Завернув за угол дома, Андрей Данилович постоял возле грушевого дерева, похлопал ладонью по жесткой коре и с грустью подумал: «Стареет дерево. Гибнет». Давно надо было спилить грушу и сделать в корень прививки, но всегда ему было жаль ее — одно из первых деревьев в саду. Теперь и смысла в этом нет никакого — скоро все станет здесь уже не его, а чужое... Хотя, что это значит, не его, неожиданно возмутился он, другие люди будут жить в доме.

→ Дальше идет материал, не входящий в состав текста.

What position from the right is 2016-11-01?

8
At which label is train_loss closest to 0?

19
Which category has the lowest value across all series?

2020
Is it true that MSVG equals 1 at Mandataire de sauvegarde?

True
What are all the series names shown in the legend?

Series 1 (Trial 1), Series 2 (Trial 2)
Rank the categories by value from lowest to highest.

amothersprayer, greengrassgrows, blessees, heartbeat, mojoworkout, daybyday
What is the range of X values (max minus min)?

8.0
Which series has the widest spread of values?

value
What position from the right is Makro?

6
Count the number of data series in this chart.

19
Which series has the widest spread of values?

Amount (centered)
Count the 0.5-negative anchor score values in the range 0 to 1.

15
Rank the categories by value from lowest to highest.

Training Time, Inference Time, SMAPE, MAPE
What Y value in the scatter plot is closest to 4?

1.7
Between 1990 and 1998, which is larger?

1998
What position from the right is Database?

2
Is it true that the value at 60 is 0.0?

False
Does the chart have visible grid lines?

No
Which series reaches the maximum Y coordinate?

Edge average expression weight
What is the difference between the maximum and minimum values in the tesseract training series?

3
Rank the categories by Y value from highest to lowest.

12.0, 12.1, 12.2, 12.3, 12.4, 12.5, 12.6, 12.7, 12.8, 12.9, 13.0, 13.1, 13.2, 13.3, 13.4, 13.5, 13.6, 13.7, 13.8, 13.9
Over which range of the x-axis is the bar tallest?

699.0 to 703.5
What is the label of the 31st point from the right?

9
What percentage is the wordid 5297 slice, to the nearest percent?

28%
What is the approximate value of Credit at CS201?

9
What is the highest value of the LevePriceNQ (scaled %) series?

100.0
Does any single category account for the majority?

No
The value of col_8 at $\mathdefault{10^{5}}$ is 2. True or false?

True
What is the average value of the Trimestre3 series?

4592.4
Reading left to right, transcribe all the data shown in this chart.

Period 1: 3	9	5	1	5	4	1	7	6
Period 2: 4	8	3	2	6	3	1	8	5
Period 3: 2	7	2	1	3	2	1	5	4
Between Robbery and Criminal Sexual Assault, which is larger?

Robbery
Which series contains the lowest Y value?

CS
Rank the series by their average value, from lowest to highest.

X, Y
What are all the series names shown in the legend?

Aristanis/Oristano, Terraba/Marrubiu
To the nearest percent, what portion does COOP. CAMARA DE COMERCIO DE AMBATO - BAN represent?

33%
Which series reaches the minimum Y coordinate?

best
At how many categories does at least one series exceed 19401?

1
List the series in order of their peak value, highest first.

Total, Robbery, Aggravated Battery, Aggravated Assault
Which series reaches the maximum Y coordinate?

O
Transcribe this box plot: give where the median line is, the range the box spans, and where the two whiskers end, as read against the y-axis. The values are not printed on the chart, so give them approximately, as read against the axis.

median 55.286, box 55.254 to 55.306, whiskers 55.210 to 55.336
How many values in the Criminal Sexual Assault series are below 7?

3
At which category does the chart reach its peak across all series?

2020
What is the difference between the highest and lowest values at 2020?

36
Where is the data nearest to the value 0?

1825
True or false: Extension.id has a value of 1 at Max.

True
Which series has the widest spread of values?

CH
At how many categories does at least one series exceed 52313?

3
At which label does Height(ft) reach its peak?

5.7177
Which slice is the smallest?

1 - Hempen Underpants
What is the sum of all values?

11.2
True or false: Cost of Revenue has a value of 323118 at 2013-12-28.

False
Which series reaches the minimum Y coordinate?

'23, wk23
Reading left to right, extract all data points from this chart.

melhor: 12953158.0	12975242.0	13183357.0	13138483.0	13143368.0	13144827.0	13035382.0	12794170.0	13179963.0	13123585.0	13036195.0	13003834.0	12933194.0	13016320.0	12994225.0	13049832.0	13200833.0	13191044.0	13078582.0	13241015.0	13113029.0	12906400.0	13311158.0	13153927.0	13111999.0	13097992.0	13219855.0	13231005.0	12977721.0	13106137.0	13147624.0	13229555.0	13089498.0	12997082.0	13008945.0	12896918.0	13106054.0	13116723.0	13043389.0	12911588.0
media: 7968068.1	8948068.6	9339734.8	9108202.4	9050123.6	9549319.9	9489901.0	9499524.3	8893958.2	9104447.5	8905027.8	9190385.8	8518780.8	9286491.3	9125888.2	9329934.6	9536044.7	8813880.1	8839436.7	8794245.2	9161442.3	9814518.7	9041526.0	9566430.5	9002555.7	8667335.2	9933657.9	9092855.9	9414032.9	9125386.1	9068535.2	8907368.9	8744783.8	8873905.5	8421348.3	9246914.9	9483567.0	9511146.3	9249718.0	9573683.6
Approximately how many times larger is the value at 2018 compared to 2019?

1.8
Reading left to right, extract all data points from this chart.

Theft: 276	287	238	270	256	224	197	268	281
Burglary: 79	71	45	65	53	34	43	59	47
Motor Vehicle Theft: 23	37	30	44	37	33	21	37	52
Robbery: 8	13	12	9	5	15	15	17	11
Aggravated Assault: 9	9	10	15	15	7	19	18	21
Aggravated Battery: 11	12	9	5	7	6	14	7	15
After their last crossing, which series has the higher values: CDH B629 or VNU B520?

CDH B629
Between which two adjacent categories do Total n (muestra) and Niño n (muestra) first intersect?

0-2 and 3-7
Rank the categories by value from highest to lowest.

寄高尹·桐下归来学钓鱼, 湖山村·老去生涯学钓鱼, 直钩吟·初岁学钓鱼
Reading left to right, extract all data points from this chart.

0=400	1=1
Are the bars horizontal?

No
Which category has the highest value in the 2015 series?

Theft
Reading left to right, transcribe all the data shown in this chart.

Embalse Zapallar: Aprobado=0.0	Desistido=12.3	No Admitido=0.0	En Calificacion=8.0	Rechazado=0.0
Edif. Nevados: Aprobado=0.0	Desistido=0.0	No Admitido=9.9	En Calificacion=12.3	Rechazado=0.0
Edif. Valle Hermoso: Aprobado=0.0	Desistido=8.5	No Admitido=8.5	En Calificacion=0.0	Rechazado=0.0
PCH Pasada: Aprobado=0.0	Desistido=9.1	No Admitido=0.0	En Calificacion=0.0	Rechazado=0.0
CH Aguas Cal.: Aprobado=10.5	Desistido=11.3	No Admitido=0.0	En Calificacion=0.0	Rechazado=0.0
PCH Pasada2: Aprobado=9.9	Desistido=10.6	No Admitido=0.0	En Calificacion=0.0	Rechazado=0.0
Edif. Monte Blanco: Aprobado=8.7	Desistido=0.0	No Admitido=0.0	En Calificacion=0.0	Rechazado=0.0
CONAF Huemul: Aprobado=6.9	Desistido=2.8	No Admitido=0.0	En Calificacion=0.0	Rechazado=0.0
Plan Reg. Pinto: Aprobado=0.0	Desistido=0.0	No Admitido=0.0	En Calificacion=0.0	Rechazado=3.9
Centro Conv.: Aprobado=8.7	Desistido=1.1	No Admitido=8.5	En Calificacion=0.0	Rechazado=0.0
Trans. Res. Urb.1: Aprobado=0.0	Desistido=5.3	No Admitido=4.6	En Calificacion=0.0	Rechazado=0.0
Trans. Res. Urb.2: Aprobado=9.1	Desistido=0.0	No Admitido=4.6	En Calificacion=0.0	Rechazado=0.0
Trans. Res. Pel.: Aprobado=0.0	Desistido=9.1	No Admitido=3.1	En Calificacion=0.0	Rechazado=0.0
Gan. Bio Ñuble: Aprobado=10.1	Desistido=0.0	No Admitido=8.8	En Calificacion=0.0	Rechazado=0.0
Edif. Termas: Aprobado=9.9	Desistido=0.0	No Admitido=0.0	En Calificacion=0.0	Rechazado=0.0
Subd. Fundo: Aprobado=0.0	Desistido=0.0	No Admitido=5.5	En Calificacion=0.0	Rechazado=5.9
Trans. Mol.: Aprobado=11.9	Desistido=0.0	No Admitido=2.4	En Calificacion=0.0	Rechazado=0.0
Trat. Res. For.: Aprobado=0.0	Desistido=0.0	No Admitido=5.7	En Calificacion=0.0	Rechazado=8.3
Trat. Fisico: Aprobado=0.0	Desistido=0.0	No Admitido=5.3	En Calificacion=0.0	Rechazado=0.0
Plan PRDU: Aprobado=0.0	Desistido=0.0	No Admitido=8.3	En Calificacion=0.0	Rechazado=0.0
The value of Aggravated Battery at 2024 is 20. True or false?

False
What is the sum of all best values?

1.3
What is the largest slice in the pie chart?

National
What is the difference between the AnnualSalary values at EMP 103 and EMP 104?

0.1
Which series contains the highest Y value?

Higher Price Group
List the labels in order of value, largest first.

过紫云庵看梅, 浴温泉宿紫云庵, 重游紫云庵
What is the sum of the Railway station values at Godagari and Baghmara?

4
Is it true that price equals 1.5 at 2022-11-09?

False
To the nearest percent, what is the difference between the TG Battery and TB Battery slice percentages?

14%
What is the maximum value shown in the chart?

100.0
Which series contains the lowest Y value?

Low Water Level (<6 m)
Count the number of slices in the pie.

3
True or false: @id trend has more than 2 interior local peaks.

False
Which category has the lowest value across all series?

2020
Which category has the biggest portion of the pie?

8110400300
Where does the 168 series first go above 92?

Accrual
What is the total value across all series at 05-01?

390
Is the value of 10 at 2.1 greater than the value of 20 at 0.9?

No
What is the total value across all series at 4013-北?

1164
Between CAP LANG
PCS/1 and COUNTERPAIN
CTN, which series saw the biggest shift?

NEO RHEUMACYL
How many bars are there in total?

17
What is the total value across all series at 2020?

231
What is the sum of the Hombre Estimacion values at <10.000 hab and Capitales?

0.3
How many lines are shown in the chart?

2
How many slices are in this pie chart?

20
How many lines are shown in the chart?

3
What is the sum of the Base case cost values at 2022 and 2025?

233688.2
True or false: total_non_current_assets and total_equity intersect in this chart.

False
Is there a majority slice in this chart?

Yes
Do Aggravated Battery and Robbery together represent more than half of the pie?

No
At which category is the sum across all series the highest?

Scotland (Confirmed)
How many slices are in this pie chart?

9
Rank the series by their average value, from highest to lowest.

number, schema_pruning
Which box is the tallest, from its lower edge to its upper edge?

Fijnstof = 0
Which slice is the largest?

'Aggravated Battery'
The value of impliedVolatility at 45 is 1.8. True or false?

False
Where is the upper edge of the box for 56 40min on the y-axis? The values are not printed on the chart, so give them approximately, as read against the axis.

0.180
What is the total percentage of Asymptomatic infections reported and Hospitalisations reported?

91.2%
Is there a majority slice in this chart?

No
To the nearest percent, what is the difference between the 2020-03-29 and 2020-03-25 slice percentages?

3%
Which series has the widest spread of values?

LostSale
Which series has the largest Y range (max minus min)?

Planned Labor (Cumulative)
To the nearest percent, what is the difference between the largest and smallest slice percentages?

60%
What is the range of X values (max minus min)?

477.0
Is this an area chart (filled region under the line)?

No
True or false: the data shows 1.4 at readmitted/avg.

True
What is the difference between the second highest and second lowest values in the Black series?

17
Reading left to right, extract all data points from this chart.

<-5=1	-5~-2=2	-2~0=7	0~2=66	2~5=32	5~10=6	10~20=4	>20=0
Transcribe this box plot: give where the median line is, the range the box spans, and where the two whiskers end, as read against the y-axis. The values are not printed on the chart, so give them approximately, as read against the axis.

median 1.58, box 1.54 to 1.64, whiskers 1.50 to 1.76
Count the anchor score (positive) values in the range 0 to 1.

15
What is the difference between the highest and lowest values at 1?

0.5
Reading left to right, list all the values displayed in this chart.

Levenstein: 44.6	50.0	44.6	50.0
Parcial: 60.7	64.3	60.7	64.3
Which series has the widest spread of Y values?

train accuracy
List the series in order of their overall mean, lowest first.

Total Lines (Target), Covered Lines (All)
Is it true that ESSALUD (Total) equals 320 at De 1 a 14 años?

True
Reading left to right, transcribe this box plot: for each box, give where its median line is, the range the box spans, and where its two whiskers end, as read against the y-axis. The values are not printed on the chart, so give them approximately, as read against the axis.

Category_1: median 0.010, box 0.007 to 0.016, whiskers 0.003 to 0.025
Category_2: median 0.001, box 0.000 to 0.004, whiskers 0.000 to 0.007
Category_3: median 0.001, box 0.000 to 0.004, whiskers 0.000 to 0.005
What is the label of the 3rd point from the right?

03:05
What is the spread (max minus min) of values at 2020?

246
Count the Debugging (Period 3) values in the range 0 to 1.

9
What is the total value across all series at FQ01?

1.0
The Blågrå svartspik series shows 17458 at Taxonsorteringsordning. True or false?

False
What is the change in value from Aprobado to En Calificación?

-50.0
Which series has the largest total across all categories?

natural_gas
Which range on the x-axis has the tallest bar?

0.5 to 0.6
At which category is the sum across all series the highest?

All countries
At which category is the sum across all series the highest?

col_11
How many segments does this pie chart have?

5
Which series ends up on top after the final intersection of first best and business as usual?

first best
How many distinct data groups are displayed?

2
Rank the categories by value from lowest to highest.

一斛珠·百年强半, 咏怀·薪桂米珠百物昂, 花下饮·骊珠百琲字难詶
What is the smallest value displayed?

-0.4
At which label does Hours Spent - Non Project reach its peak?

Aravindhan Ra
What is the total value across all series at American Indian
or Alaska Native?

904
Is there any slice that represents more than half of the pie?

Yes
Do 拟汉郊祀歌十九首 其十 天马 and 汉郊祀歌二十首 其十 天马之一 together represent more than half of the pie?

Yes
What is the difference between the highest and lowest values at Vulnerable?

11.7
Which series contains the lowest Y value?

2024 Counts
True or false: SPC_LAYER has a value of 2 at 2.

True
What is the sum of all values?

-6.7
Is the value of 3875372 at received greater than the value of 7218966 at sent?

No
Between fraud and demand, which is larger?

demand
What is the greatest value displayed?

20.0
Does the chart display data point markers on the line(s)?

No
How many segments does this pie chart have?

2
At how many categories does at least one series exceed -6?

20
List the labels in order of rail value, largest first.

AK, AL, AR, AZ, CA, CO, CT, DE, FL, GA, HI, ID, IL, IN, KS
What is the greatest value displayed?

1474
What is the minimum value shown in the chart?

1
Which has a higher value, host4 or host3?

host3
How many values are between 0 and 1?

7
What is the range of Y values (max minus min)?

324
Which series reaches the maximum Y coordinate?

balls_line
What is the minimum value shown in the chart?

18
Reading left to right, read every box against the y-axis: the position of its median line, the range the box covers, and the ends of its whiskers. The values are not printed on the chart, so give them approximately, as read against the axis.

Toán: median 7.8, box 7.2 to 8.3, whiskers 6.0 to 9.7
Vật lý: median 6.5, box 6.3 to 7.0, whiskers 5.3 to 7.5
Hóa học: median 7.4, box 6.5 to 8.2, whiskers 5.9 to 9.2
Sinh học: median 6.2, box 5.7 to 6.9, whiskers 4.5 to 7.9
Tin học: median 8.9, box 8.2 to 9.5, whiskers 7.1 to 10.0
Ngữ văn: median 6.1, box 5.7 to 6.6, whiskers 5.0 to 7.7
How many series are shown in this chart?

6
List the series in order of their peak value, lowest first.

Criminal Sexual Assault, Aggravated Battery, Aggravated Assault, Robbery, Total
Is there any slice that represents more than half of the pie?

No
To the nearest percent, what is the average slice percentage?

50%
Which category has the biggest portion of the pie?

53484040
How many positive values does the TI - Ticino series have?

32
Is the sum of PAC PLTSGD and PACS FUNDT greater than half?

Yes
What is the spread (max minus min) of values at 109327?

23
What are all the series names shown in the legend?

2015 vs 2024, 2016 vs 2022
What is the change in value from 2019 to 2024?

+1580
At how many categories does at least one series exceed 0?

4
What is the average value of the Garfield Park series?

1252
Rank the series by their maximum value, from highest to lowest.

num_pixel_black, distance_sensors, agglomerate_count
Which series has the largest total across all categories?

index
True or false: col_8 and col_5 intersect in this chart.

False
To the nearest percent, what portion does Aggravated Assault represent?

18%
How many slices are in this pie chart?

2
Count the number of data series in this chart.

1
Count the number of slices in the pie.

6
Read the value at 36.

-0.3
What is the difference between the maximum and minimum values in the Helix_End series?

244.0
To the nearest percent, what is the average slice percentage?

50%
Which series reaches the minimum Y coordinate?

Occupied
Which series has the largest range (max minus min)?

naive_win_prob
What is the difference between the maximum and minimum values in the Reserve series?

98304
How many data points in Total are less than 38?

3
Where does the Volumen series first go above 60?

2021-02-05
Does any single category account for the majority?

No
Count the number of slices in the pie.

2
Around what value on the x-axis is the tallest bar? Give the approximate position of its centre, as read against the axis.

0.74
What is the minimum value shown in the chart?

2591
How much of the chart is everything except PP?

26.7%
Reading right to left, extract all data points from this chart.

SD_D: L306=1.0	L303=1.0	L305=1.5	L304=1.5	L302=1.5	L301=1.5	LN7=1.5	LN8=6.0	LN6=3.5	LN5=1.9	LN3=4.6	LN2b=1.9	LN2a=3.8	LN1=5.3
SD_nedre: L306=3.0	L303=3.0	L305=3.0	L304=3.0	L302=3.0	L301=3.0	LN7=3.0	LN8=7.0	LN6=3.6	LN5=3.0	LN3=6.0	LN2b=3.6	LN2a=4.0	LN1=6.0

Хорошо бы, если б для них заново ожила груша.
Он тут же махнул рукой: все равно спиливать грушу и делать прививки время уже упущено — наступило лето.
Подумав так, Андрей Данилович недовольно засопел, оглянулся и с укором покачал головой. Во дворе ржавым холмиком возвышалась куча навоза, уже рассыпавшаяся пылью, прахом. Привез он навоз в сад больше месяца тому назад, а все еще не собрался раскидать его под деревья.
Тошно стало от самого себя; как же так получается? В саду он бывает и утром и вечером и вроде все подмечает: видит весной, как курится, парит, оттаивая, земля, а если приложит к земле ладони, то и ощущает, как она набухает, дышит, живет и, кажется, даже улавливает глубоко под почвой журчание и звон ручьев, речь земную, понимает ее и уже наперед знает, когда придет пора делать прививки на яблони, когда сад опушится молодой зеленью... Но все последние годы работает он в саду мало и не в срок, а только по настроению.
Сад, пока еще молодой, с не окрепшей листвой на деревьях, продувал легкий ветер. Дул он со стороны речки и приносил с собой свежесть, утреннюю прохладу воды. Постояв на ветру, Андрей Данилович встрепенулся, пошел в сарай, взял там ведра и принялся таскать навоз в глубь сада, под яблони, подкапывая под стволами землю и смешивая с нею эти распадавшиеся прахом остатки навоза. Работа разгоняла по телу кровь, грела, тяжеловатая голова прояснилась, перестала побаливать, и он уже чувствовал, что сегодня, как часто это бывало после такой зарядки в саду, у него долго будет устойчивое настроение. Куча скоро сошла на нет, и он крепко постукал краями ведер о землю, сбивая остатки навоза.
Решив отдохнуть немного, он сел у стены дома на сосновый комель. Отрезанный когда-то от поваленного дерева и пнем торчащий теперь под окнами, комель был гладок, как кость, с него давно отпала последняя кора, он потемнел до цвета тесаного камня и прочно — будто врос в нее — вдавился в землю. Привезли его, когда в саду росли только смородина да рябина; теперь густая листва сада приглушала летом посторонние звуки, и в саду порой забывалось, что рядом большой суматошный город с людными улицами, с дымом далеких заводских труб за высокими крышами, с воткнутой в небо иглой телевизионной вышки... Он любил отдыхать на этом комле, укромно примостившемся под кроной дуплистой груши: создавалось впечатление, что он совсем отгораживался от городской суеты.
Сидя на почерневшем срезе комля, он поглядывал на густую траву под ногами, по-молодому сочную, влажно-зеленую, и боролся с искушением вынуть из кармана брюк письмо матери и перечитать. Но зачем? Он и так знал его наизусть и даже видел из-за него дурацкий сон. Но в руке зудело, она вроде сама собой все норовила скользнуть в карман, и он не выдержал, вынул письмо и разгладил на коленях его смятые листки.
«... А с севом у нас этой весной живо управились. Опять все Витька Голубев выдумал: перенял из газет какой-то ипатовский метод, и трактора по полям все кучно бегали, друг за дружкой, то плуги прицепляя, то бороны, то сеялки. А зимой нашему Виктору Ильичу Звезду Героя дали. Это за прошлый год, когда в страду по пятьдесят и более центнеров зерна с гектара снимали. Пересчитай на пуды, оно сколько будет, и все это Витино зерно дало, с которым он всю жизнь возился. Отродясь старики не припомнят таких урожаев. И людям и себе хлеба полной мерой засыпали».
Дом Голубевых стоял в деревне по соседству с домом родителей Андрея Даниловича. Обе семьи даже состояли вроде бы в дальнем родстве — так себе, седьмая водица на киселе. Жила легенда, что какой-то их общий предок славился своеобразным умением точно определять время сева: сойдет якобы на пашню, зачерпнет горсть рыхлой земли, пришлепнет ладонью на лысое темя, постоит молча, прислушиваясь к каким-то глубинным своим ощущениям, и скажет — пора сеять или еще стоит выждать.
Собственно, все в деревне, носившие фамилии Голубевых или Лысковых, наверное, при желании могли отыскать общих предков, но две их семьи роднила еще и одержимая чудаковатость.